The end came in a 90-minute meeting of the school board in Lindsborg on a cold February night. Residents pleaded with the board to reconsider. A Marquette rancher brought in a lawyer from the neighboring county of Ellsworth to propose alternate plans that might keep the school open, including transferring Lindsborg students in lower grades to Marquette. Some noted that, in a fit of irony, their school had only days before been recognized among the top 5 percent of elementary schools in the state on reading and math scores.
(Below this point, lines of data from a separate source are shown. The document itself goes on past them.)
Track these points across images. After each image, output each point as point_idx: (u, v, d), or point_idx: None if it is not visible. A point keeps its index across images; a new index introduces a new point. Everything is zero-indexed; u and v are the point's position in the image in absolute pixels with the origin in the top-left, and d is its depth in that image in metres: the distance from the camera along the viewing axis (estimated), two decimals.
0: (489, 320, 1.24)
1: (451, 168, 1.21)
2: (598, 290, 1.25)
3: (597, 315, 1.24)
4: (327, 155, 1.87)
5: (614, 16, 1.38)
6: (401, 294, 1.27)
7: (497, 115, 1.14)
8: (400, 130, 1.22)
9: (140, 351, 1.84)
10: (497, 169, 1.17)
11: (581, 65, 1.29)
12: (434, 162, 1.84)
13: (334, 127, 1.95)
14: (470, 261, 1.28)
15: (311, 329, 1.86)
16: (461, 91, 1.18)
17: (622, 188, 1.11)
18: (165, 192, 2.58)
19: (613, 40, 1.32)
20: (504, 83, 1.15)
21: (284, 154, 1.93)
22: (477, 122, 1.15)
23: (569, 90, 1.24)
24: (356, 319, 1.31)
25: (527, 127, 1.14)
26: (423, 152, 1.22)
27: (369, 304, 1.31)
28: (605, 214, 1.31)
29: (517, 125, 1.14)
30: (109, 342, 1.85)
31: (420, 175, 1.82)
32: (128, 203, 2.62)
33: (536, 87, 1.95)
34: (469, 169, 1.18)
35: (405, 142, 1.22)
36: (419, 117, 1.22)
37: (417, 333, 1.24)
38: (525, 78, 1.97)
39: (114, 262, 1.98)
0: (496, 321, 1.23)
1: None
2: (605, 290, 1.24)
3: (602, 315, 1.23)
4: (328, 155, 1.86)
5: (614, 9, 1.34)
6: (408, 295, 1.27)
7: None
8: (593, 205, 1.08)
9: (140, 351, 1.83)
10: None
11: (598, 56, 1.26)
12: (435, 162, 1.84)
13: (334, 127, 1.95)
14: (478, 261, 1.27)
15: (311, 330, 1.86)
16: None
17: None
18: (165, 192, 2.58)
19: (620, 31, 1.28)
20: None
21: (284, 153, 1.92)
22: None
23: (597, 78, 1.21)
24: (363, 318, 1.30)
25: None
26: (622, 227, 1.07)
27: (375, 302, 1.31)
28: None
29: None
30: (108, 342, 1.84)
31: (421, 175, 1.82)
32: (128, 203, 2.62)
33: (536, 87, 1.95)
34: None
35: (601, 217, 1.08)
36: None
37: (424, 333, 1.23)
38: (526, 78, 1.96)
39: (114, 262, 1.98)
The final vote to close the school was 6-1.
As the new school year began in August, former Marquette Elementary students packed up to go to new schools, mainly in Little River, about 20 miles south. (Many parents refuse to send their kids to the closer school in Lindsborg, still angry over the Lindsborg-dominated board’s decision.) There are a lot of adjustments to make: Classes are bigger. For many students, it was the first time they had been on a school bus. Some parents worry that their children will be discriminated against because they come from a small farm community, said the town’s mayor, Allan Lindfors.
Economically, the closing has put the town on shaky ground. The beauty shop, once frequented by schoolteachers who have now moved to other districts, has closed. Skye Farris, who runs a local day care, said some clients are moving their younger children to other facilities closer to their older kids’ new schools.
Those signs of trouble have frustrations running high. “We had absolutely no say,” Lindfors said. “We had no representation on the board.” Asked if the town council considered appealing the closure at a higher level in the state, the mayor shrugged. “Our governor doesn’t listen anyway.”
On the contrary, Topeka is very sensitive to the anger in places like Marquette that fear their schools might be next. Lawmakers just aren’t sure what to do. Fearful of a backlash, Republican lawmakers looking to cut education costs were advised last year to refer to consolidation proposals as “common-sense reorganization.”
Brownback is in a similar position. “I oppose consolidation,” he told the Topeka crowd. “Lots of times for a town, if they lose their school, you just as well close the town up too. It’s just not going to work.” The line drew applause. Reporters chased the governor afterward, asking for his specific plan for avoiding additional school closures. He dodged the question and climbed into his waiting car. “It’s not really a policy decision,” his spokesman explained as the governor drove away.